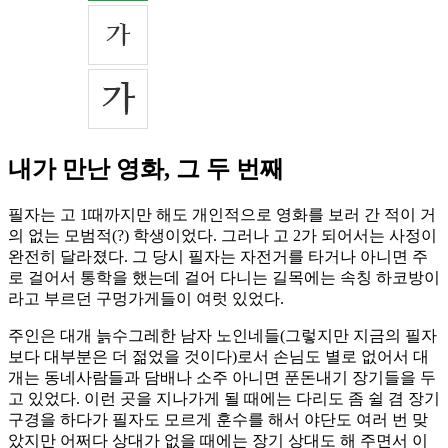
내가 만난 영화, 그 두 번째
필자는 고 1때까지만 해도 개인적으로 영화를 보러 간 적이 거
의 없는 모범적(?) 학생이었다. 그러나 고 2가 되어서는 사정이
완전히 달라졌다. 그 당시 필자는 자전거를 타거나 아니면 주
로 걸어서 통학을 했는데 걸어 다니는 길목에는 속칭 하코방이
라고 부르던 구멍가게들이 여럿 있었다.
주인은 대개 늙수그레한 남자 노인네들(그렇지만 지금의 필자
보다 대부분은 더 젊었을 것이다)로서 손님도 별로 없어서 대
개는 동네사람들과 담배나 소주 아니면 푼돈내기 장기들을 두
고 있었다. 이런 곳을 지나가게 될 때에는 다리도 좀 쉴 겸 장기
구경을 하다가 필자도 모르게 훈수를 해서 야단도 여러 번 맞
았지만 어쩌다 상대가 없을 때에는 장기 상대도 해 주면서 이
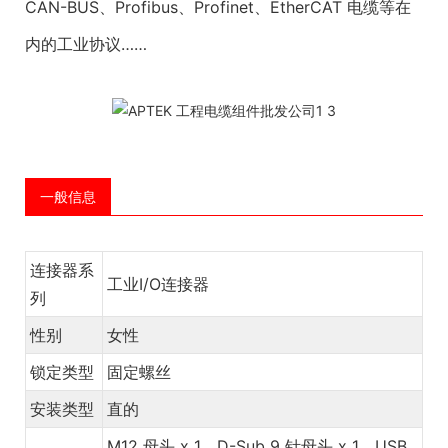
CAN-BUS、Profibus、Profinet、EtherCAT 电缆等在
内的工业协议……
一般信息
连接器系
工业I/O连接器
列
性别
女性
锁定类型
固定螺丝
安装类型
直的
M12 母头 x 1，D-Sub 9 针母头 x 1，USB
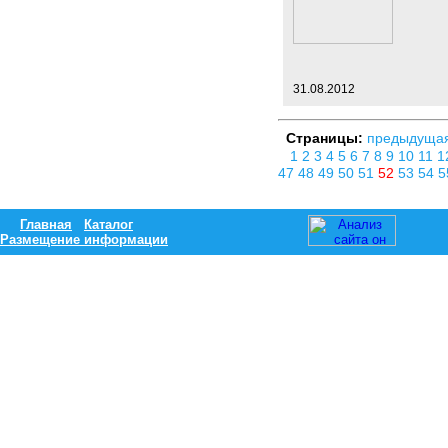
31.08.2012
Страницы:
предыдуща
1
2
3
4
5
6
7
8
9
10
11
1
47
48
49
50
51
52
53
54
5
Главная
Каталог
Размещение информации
============
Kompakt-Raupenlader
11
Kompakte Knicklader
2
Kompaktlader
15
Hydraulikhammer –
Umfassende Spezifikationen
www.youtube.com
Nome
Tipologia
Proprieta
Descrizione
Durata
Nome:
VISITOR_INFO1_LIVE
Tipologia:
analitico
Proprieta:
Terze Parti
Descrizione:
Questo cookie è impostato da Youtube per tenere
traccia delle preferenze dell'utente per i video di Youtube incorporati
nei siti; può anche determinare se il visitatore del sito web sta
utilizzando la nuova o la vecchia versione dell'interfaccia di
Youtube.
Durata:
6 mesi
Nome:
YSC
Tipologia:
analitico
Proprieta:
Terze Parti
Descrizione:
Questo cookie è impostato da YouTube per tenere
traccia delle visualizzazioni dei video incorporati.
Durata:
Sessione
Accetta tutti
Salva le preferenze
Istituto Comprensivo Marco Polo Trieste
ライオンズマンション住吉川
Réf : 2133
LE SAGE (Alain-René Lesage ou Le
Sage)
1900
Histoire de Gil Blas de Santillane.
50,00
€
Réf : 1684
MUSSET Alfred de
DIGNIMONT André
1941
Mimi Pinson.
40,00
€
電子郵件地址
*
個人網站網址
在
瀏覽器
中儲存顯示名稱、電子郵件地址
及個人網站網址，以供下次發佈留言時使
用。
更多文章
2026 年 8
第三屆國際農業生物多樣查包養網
============
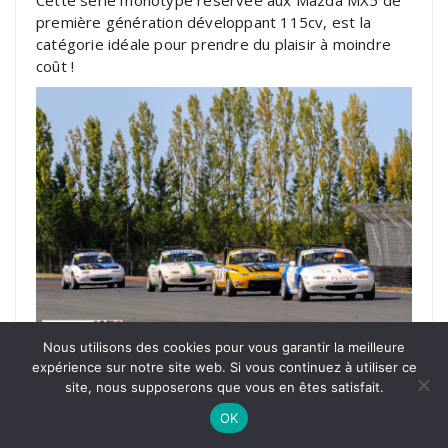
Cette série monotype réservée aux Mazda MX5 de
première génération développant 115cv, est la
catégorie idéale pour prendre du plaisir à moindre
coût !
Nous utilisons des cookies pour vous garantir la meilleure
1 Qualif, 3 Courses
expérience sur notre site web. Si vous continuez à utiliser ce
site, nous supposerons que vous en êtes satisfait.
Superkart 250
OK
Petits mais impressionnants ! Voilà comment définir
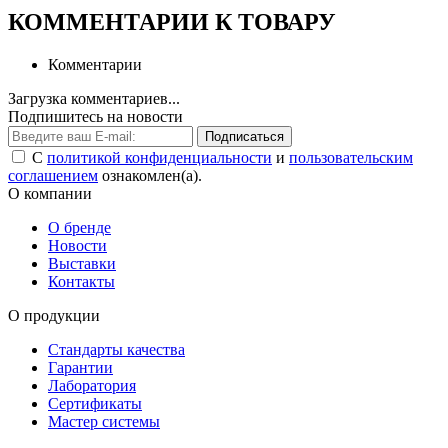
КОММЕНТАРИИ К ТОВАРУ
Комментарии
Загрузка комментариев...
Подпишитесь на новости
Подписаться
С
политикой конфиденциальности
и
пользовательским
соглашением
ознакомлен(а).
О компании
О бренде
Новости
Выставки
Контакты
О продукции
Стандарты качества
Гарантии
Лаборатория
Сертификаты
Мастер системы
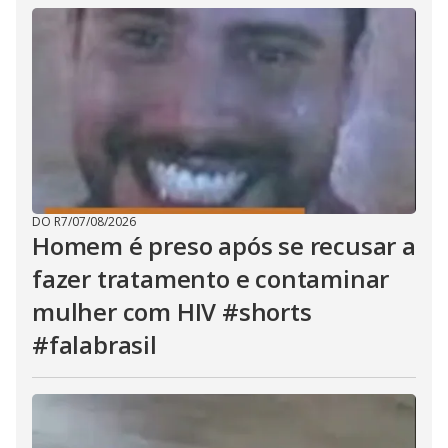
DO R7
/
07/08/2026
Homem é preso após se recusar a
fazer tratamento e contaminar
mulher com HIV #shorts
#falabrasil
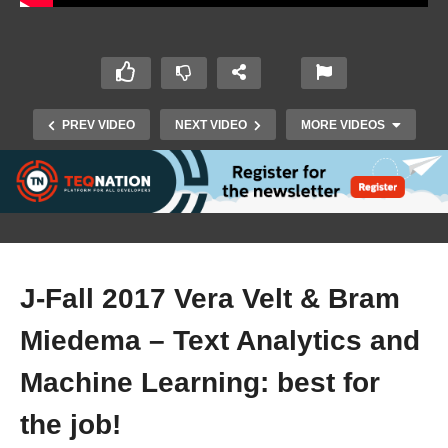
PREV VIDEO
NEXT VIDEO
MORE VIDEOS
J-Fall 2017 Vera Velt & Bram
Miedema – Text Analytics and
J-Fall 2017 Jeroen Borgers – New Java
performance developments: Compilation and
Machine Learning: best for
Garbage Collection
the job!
============
* Task brief *
Output verbatim the part that opens with the line containing "내가 만난 영화, 그 두 번째" and closes with the line containing "았지만 어쩌다 상대가 없을 때에는 장기 상대도 해 주면서 이", including both of those lines.

* Problem solution *
내가 만난 영화, 그 두 번째
필자는 고 1때까지만 해도 개인적으로 영화를 보러 간 적이 거
의 없는 모범적(?) 학생이었다. 그러나 고 2가 되어서는 사정이
완전히 달라졌다. 그 당시 필자는 자전거를 타거나 아니면 주
로 걸어서 통학을 했는데 걸어 다니는 길목에는 속칭 하코방이
라고 부르던 구멍가게들이 여럿 있었다.
주인은 대개 늙수그레한 남자 노인네들(그렇지만 지금의 필자
보다 대부분은 더 젊었을 것이다)로서 손님도 별로 없어서 대
개는 동네사람들과 담배나 소주 아니면 푼돈내기 장기들을 두
고 있었다. 이런 곳을 지나가게 될 때에는 다리도 좀 쉴 겸 장기
구경을 하다가 필자도 모르게 훈수를 해서 야단도 여러 번 맞
았지만 어쩌다 상대가 없을 때에는 장기 상대도 해 주면서 이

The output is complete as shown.